*** DATA FOR THIS TASK ***

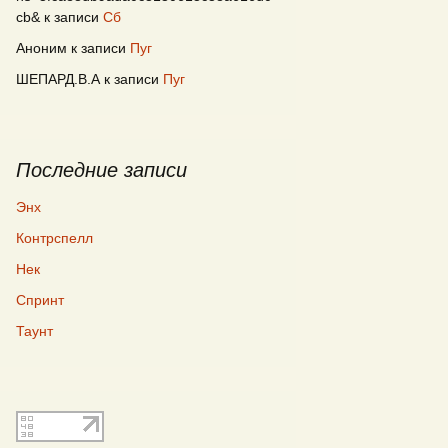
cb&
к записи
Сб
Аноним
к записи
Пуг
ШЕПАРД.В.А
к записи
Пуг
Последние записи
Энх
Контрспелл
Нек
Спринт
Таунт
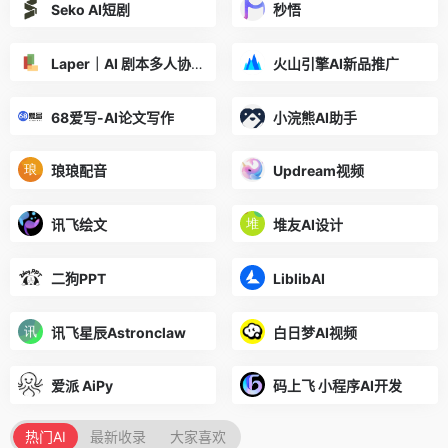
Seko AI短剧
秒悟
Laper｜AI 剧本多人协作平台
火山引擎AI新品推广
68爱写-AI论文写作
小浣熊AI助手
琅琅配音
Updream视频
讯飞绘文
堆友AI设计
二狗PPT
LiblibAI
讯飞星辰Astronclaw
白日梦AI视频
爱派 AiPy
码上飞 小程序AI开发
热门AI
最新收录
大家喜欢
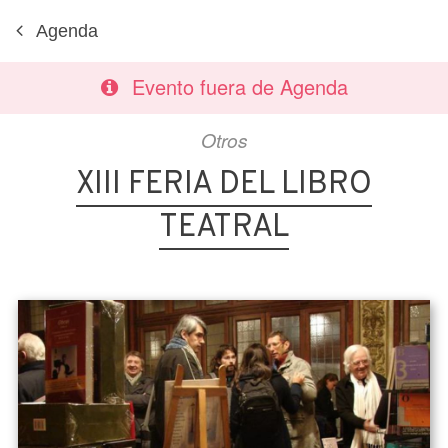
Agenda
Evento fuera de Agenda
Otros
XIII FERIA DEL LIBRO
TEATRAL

*** End of DATA FOR THIS TASK ***
*** DATA FOR THIS TASK ***

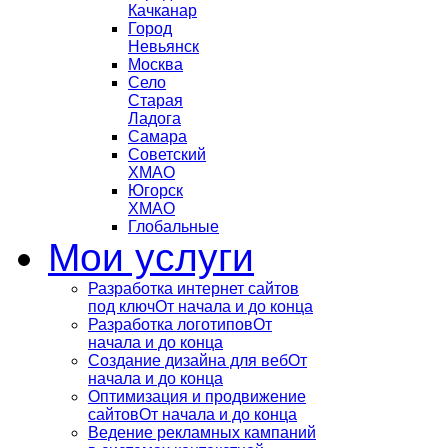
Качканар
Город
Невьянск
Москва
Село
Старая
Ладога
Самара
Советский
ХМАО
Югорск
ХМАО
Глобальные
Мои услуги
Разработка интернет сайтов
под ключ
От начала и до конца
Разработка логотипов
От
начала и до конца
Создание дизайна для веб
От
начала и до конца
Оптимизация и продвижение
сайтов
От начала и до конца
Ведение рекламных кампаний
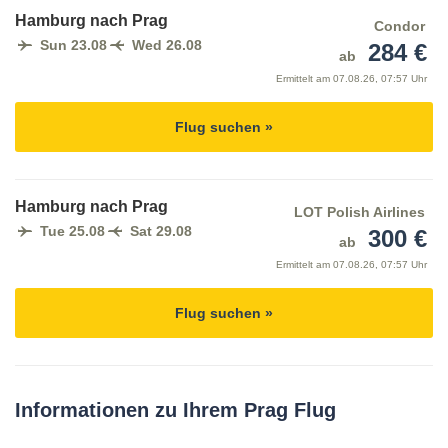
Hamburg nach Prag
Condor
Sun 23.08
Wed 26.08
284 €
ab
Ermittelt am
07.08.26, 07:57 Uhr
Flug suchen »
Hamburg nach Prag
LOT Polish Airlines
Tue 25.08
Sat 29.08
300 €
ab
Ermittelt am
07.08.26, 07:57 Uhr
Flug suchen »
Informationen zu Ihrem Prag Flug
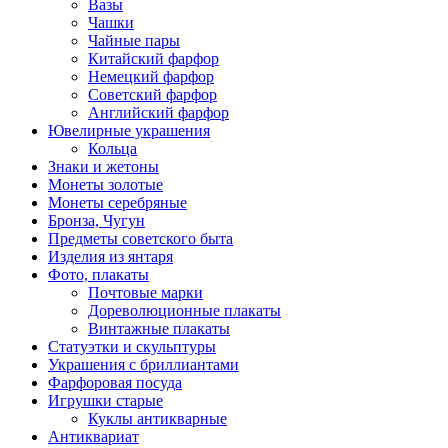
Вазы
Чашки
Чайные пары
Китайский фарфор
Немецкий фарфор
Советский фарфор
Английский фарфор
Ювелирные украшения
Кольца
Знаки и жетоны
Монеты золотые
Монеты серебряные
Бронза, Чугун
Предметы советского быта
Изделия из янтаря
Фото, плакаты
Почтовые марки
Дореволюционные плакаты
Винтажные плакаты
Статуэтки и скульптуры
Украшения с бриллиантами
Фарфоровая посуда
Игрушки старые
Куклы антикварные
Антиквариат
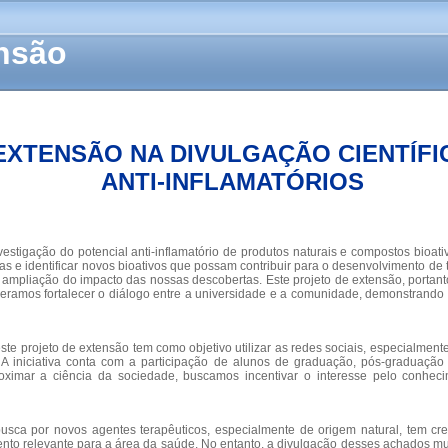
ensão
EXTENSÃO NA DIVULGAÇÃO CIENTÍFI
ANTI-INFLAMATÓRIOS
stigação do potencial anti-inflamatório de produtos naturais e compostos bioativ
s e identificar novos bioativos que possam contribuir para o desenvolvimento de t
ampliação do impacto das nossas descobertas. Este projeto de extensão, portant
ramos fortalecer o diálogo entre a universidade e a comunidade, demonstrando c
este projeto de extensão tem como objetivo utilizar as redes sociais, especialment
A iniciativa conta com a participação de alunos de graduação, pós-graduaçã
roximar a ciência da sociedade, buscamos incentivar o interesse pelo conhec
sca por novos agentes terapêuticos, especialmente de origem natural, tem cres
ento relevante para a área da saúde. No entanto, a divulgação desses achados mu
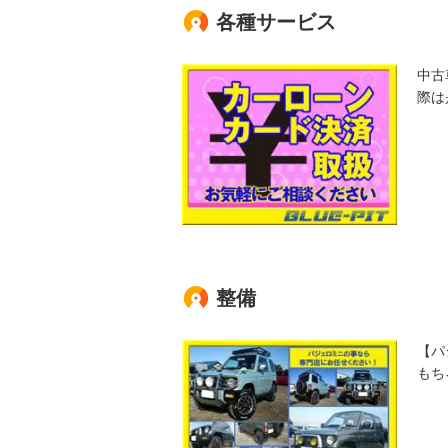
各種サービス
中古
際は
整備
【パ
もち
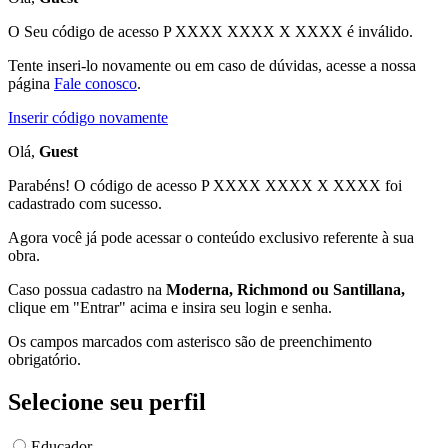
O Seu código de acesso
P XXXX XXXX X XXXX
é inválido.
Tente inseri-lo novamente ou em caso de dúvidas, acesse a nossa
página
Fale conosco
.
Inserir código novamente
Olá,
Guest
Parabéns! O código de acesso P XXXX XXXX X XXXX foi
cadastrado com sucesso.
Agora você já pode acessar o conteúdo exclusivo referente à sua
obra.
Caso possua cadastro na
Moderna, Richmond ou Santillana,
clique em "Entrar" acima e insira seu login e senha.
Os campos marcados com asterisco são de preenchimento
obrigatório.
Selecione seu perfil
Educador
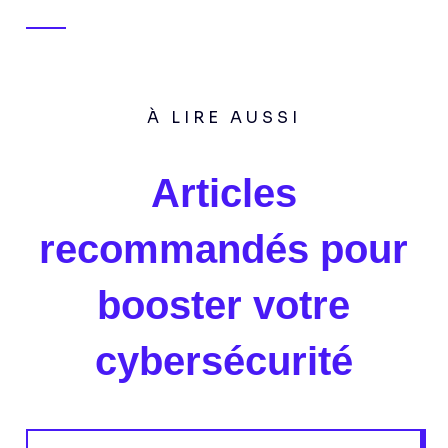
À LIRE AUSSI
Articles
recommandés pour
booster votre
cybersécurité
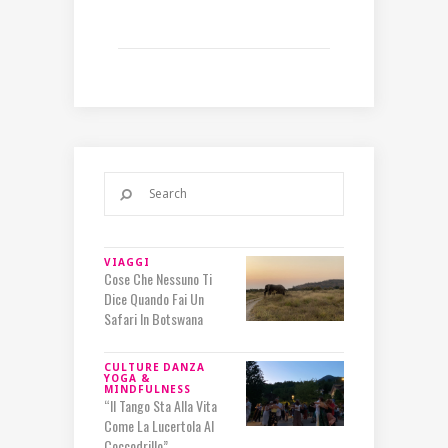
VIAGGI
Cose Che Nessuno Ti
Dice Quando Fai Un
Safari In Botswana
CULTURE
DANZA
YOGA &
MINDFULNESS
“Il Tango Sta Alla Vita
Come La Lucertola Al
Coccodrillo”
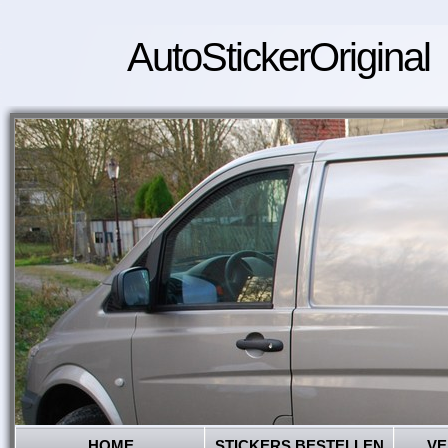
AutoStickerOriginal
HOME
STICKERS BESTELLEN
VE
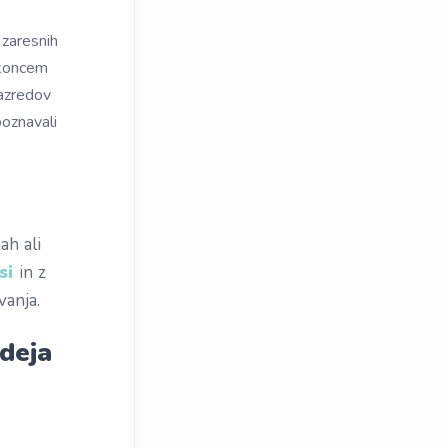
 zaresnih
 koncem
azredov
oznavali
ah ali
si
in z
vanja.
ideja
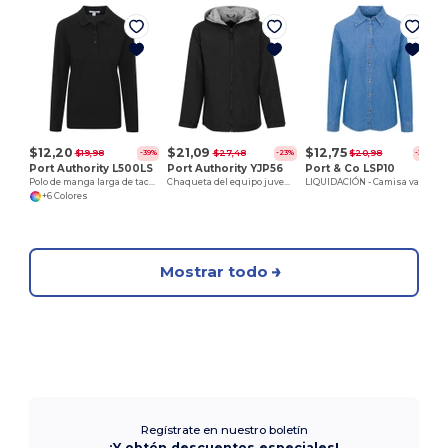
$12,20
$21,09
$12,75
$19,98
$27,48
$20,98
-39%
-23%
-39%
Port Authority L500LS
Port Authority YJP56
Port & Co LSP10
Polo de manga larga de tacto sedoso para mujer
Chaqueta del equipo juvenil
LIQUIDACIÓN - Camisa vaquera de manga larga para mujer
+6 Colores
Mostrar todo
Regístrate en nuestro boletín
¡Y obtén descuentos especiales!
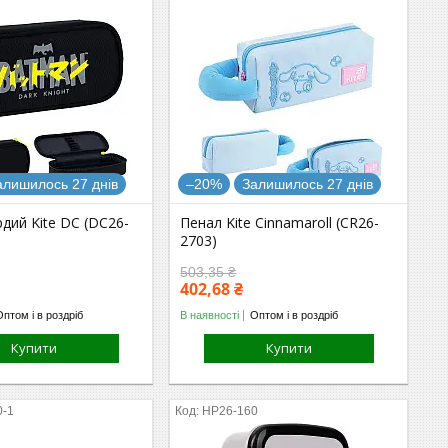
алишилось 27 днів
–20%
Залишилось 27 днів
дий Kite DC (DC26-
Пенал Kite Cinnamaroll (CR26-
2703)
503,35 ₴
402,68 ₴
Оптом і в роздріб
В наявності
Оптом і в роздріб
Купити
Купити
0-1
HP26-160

*** End of DATA FOR THIS TASK ***

Only lines holding the word "acesso" belong in the answer; copy each one from the material.

O Seu código de acesso
Parabéns! O código de acesso P XXXX XXXX X XXXX foi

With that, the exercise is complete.